> [TASK ITEM]: Any images in the material are to be dropped while every line is retyped exactly.

> [EXERCISE DATA]:
···
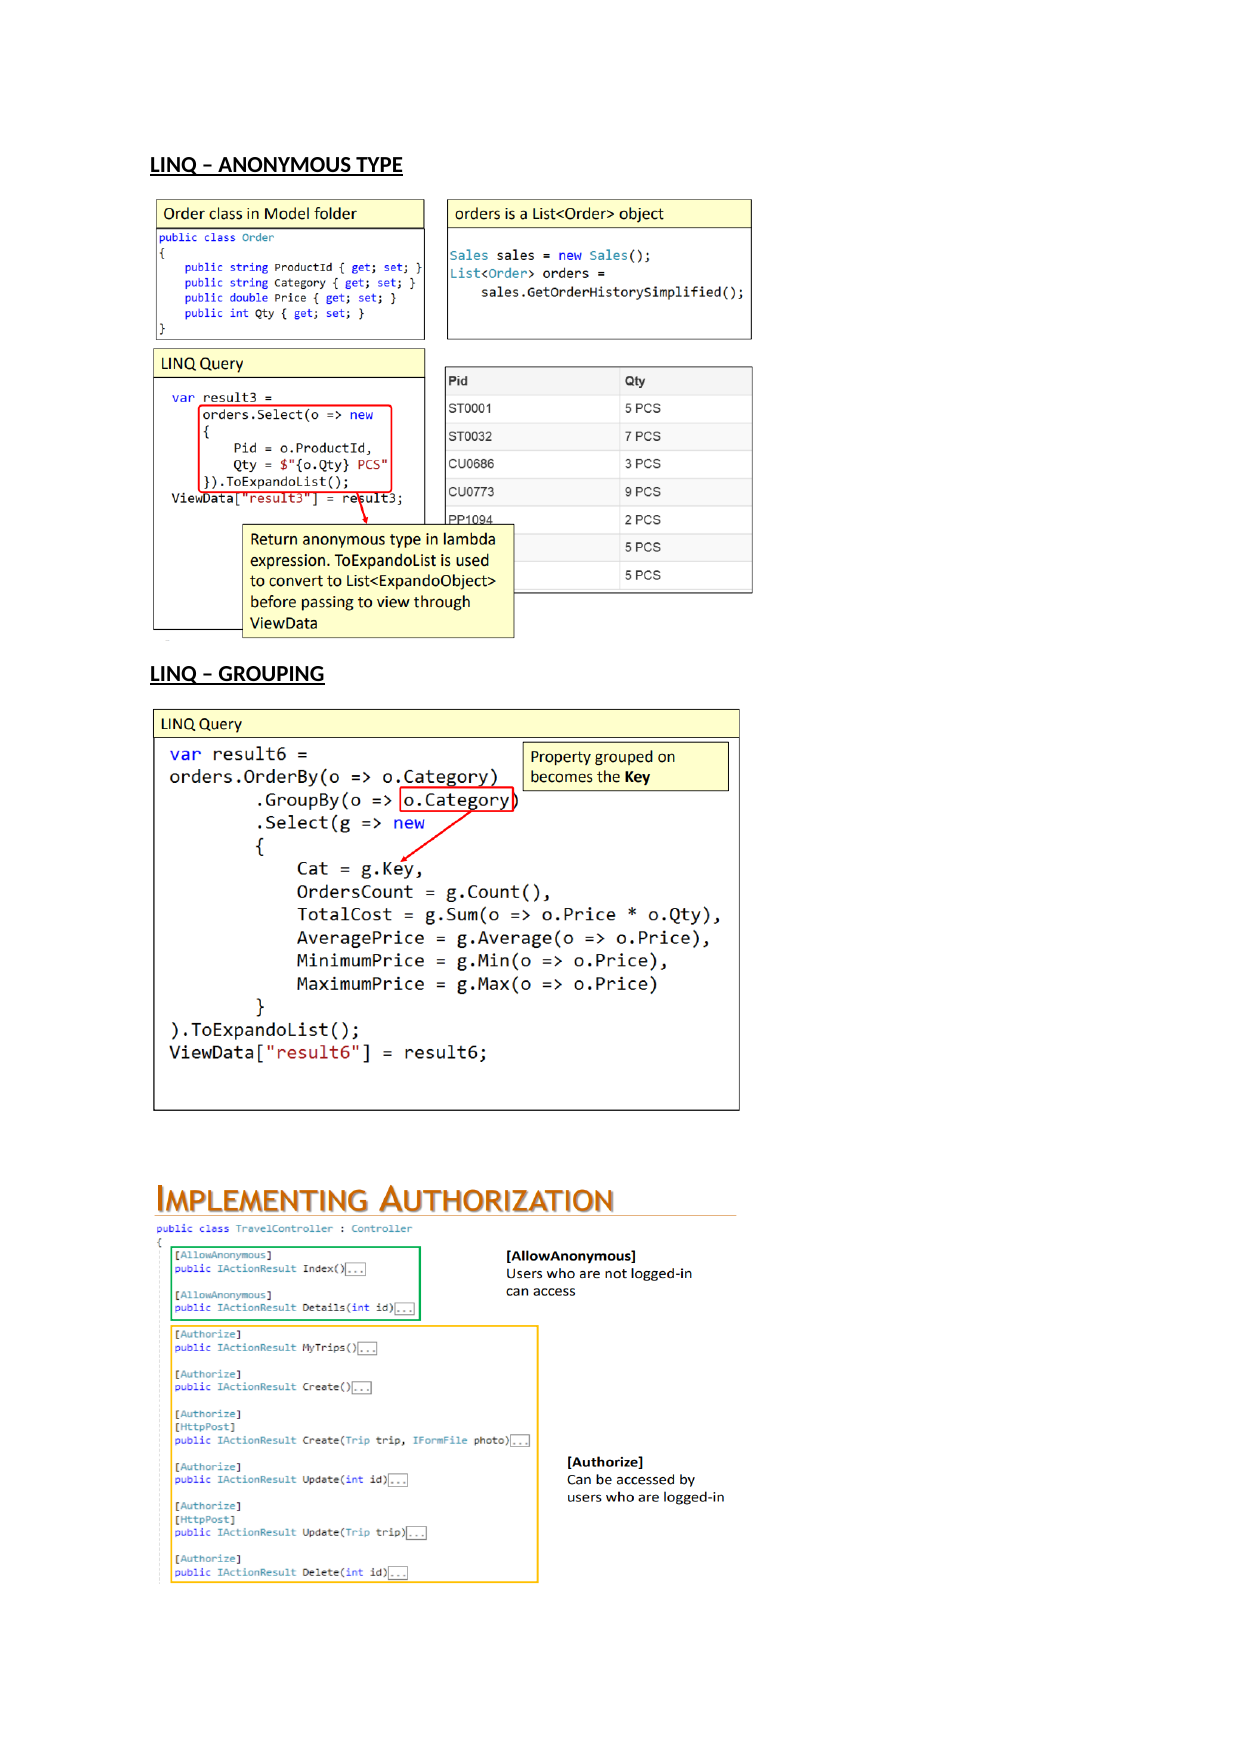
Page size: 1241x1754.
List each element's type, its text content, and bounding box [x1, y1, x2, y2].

picture [150, 1179, 737, 1585]
picture [150, 706, 742, 1114]
text LINQ – GROUPING [150, 659, 1090, 687]
picture [150, 196, 755, 641]
text LINQ – ANONYMOUS TYPE [150, 150, 1090, 178]
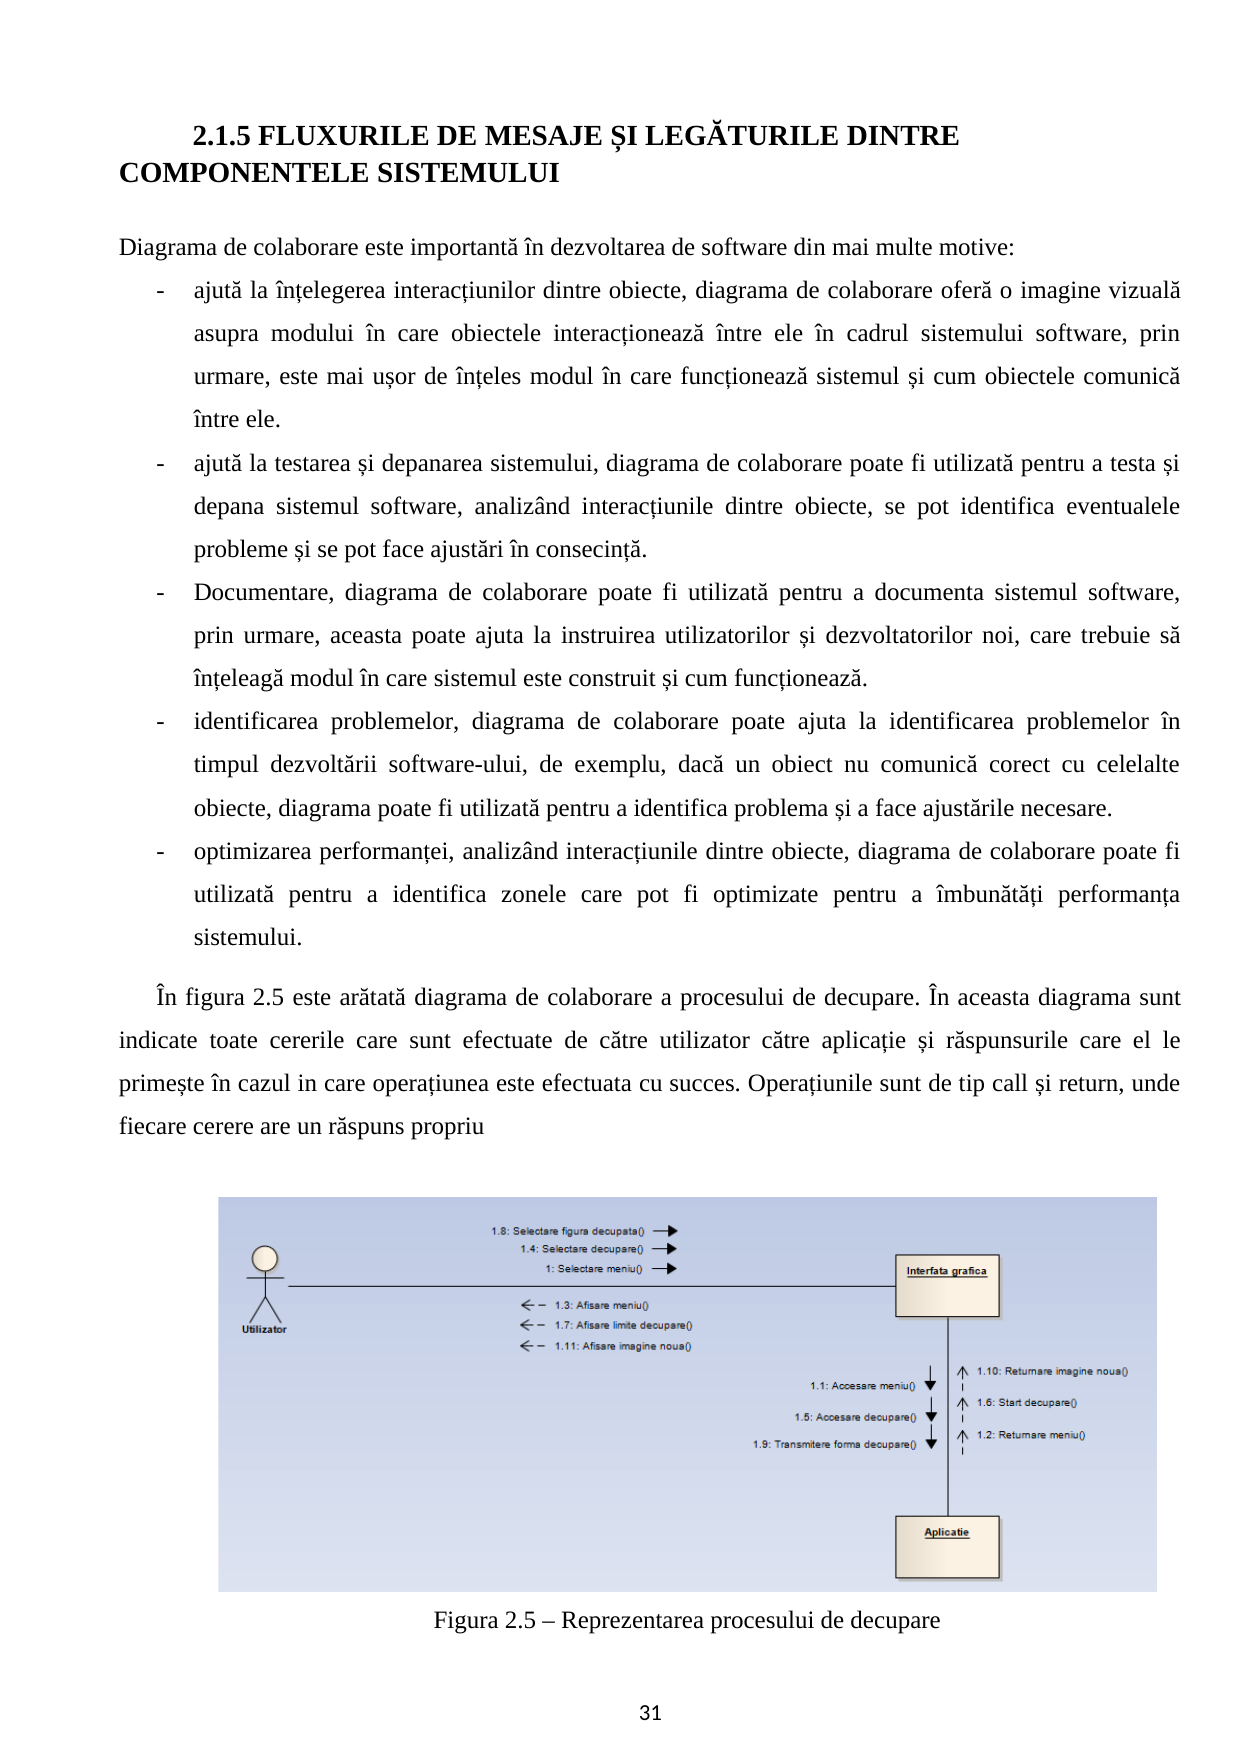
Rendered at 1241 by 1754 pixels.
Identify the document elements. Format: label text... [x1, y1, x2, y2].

text Figura 2.5 – Reprezentarea procesului de decupare [118, 1606, 1182, 1634]
list Documentare, diagrama de colaborare poate fi utilizată pentru a documenta sistemul software, prin urmare, aceasta poate ajuta la instruirea utilizatorilor și dezvoltatorilor noi, care trebuie să înțeleagă modul în care sistemul este construit și cum funcționează. [156, 577, 1182, 692]
text În figura 2.5 este arătată diagrama de colaborare a procesului de decupare. În aceasta diagrama sunt indicate toate cererile care sunt efectuate de către utilizator către aplicație și răspunsurile care el le primește în cazul in care operațiunea este efectuata cu succes. Operațiunile sunt de tip call și return, unde fiecare cerere are un răspuns propriu [118, 982, 1182, 1140]
list ajută la înțelegerea interacțiunilor dintre obiecte, diagrama de colaborare oferă o imagine vizuală asupra modului în care obiectele interacționează între ele în cadrul sistemului software, prin urmare, este mai ușor de înțeles modul în care funcționează sistemul și cum obiectele comunică între ele. [156, 275, 1182, 433]
list identificarea problemelor, diagrama de colaborare poate ajuta la identificarea problemelor în timpul dezvoltării software-ului, de exemplu, dacă un obiect nu comunică corect cu celelalte obiecte, diagrama poate fi utilizată pentru a identifica problema și a face ajustările necesare. [156, 706, 1182, 821]
list optimizarea performanței, analizând interacțiunile dintre obiecte, diagrama de colaborare poate fi utilizată pentru a identifica zonele care pot fi optimizate pentru a îmbunătăți performanța sistemului. [156, 836, 1182, 951]
text Diagrama de colaborare este importantă în dezvoltarea de software din mai multe motive: [118, 232, 1182, 261]
picture [218, 1197, 1157, 1592]
list ajută la testarea și depanarea sistemului, diagrama de colaborare poate fi utilizată pentru a testa și depana sistemul software, analizând interacțiunile dintre obiecte, se pot identifica eventualele probleme și se pot face ajustări în consecință. [156, 448, 1182, 563]
subtitle 2.1.5 FLUXURILE DE MESAJE ȘI LEGĂTURILE DINTRE COMPONENTELE SISTEMULUI [118, 118, 1182, 188]
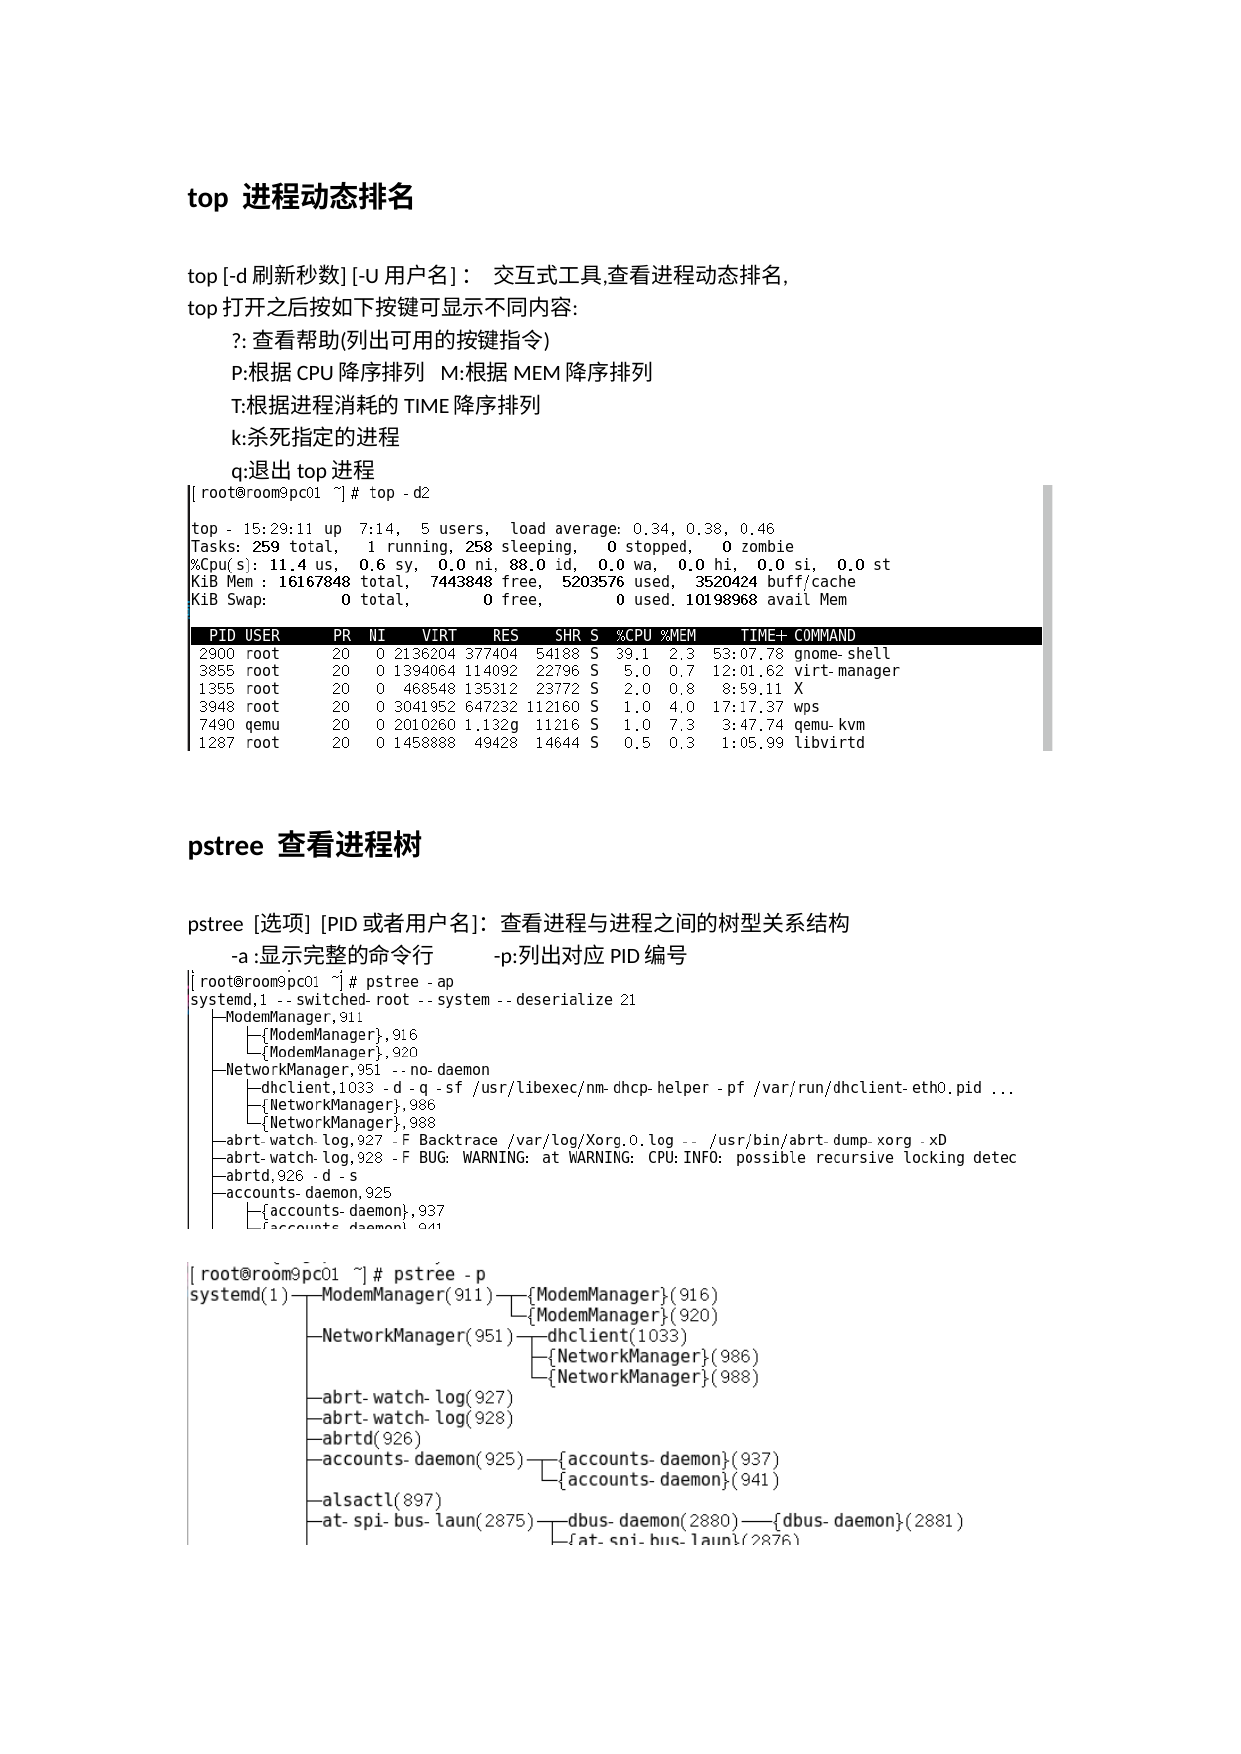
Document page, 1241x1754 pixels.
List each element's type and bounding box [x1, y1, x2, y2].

picture [187, 485, 1053, 751]
picture [187, 1262, 1052, 1545]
···
> [TASK ANSWER]:
Page size: 1241x1754.
List each element's type, its text content, and bounding box [x1, y1, x2, y2].

picture [150, 1179, 737, 1585]
picture [150, 706, 742, 1114]
text LINQ – GROUPING [150, 659, 1090, 687]
picture [150, 196, 755, 641]
text LINQ – ANONYMOUS TYPE [150, 150, 1090, 178]
Rendered at 1241 by 1754 pixels.
Identify the document elements. Format: label text... [x1, y1, x2, y2].

text Figura 2.5 – Reprezentarea procesului de decupare [118, 1606, 1182, 1634]
list Documentare, diagrama de colaborare poate fi utilizată pentru a documenta sistemul software, prin urmare, aceasta poate ajuta la instruirea utilizatorilor și dezvoltatorilor noi, care trebuie să înțeleagă modul în care sistemul este construit și cum funcționează. [156, 577, 1182, 692]
text În figura 2.5 este arătată diagrama de colaborare a procesului de decupare. În aceasta diagrama sunt indicate toate cererile care sunt efectuate de către utilizator către aplicație și răspunsurile care el le primește în cazul in care operațiunea este efectuata cu succes. Operațiunile sunt de tip call și return, unde fiecare cerere are un răspuns propriu [118, 982, 1182, 1140]
list ajută la înțelegerea interacțiunilor dintre obiecte, diagrama de colaborare oferă o imagine vizuală asupra modului în care obiectele interacționează între ele în cadrul sistemului software, prin urmare, este mai ușor de înțeles modul în care funcționează sistemul și cum obiectele comunică între ele. [156, 275, 1182, 433]
list identificarea problemelor, diagrama de colaborare poate ajuta la identificarea problemelor în timpul dezvoltării software-ului, de exemplu, dacă un obiect nu comunică corect cu celelalte obiecte, diagrama poate fi utilizată pentru a identifica problema și a face ajustările necesare. [156, 706, 1182, 821]
list optimizarea performanței, analizând interacțiunile dintre obiecte, diagrama de colaborare poate fi utilizată pentru a identifica zonele care pot fi optimizate pentru a îmbunătăți performanța sistemului. [156, 836, 1182, 951]
text Diagrama de colaborare este importantă în dezvoltarea de software din mai multe motive: [118, 232, 1182, 261]
picture [218, 1197, 1157, 1592]
list ajută la testarea și depanarea sistemului, diagrama de colaborare poate fi utilizată pentru a testa și depana sistemul software, analizând interacțiunile dintre obiecte, se pot identifica eventualele probleme și se pot face ajustări în consecință. [156, 448, 1182, 563]
subtitle 2.1.5 FLUXURILE DE MESAJE ȘI LEGĂTURILE DINTRE COMPONENTELE SISTEMULUI [118, 118, 1182, 188]
Document page, 1241x1754 pixels.
List each element's type and bounding box [x1, y1, x2, y2].

picture [187, 485, 1053, 751]
picture [187, 1262, 1052, 1545]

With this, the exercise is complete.